You can use the run.sh script provided in the test
folder to compile a test project and see if the compiler works.
Note that Windows system libraries (user32, ole32, etc.) must be linked explicitly if you want to use them.
License
This project is in the public domain.
- Can Clang compile for Windows?
- Can Clang cross compile?
- Can you use Clang on Linux?
- How do you compile with Clang?
- Is clang better than GCC?
- Does GCC use LLVM?
- Is Linux compiled with GCC or Clang?
- How do you run a Clang format?
- How do I run clang in Ubuntu?
Can Clang compile for Windows?
Getting Clang on Windows
On Windows, it’s easy to install the Clang tools. Just grab the “Clang compiler for Windows,” an optional component of the “Desktop development with C++” workload.

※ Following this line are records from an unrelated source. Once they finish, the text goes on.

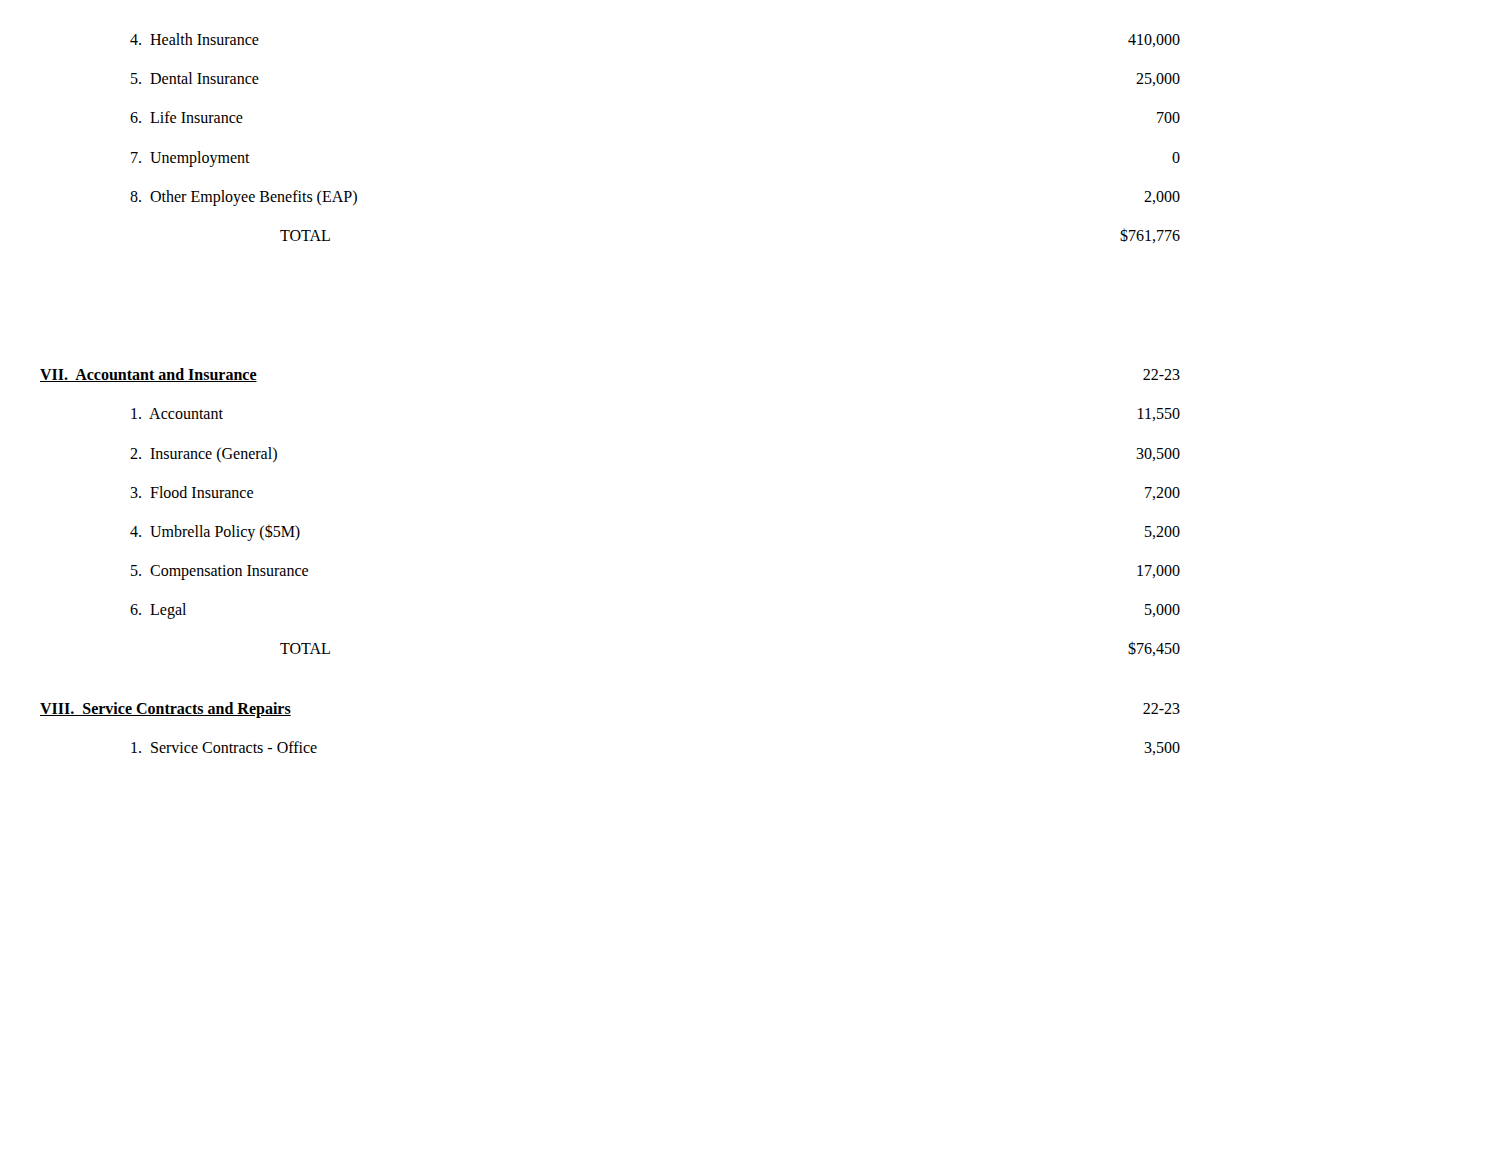| 4. Health Insurance | 410,000 |
| 5. Dental Insurance | 25,000 |
| 6. Life Insurance | 700 |
| 7. Unemployment | 0 |
| 8. Other Employee Benefits (EAP) | 2,000 |
| TOTAL | $761,776 |
| VII. Accountant and Insurance | 22-23 |
| 1. Accountant | 11,550 |
| 2. Insurance (General) | 30,500 |
| 3. Flood Insurance | 7,200 |
| 4. Umbrella Policy ($5M) | 5,200 |
| 5. Compensation Insurance | 17,000 |
| 6. Legal | 5,000 |
| TOTAL | $76,450 |
| VIII. Service Contracts and Repairs | 22-23 |
| 1. Service Contracts - Office | 3,500 |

This will install everything you need to develop with Clang on Windows.
Can Clang cross compile?
Cross compilation issues
On the other hand, Clang/LLVM is natively a cross-compiler, meaning that one set of programs can compile to all targets by setting the -target option. … So you’ll need special options to help Clang understand what target you’re compiling to, where your tools are, etc.
Can you use Clang on Linux?
Clang is also provided in all major BSD or GNU/Linux distributions as part of their respective packaging systems. From Xcode 4.2, Clang is the default compiler for Mac OS X.
How do you compile with Clang?
2.4.
To compile a C++ program on the command line, run the clang++ compiler as follows: $ scl enable llvm-toolset-6.0 ‘clang++ -o output_file source_file …’ This creates a binary file named output_file in the current working directory. If the -o option is omitted, the clang++ compiler creates a file named a.
Is clang better than GCC?
Clang is much faster and uses far less memory than GCC. Clang aims to provide extremely clear and concise diagnostics (error and warning messages), and includes support for expressive diagnostics. GCC’s warnings are sometimes acceptable, but are often confusing and it does not support expressive diagnostics.
Does GCC use LLVM?
LLVM and the GNU Compiler Collection (GCC) are both compilers. … LLVM is a framework to generate object code from any kind of source code. While LLVM and GCC both support a wide variety languages and libraries, they are licensed and developed differently.
Is Linux compiled with GCC or Clang?
GCC supports more language extensions and more assembly language features than Clang and LLVM. GCC is still the only option for compiling the Linux kernel.
How do you run a Clang format?
You can install clang-format and git-clang-format via npm install -g clang-format . To automatically format a file according to Electron C++ code style, run clang-format -i path/to/electron/file.cc . It should work on macOS/Linux/Windows.
How do I run clang in Ubuntu?
You need to specify an input file after typing clang in the terminal in order to tell clang what code to run. This example uses the clang package from the default Ubuntu repositories (clang-3.8) and the following source code for hello. c.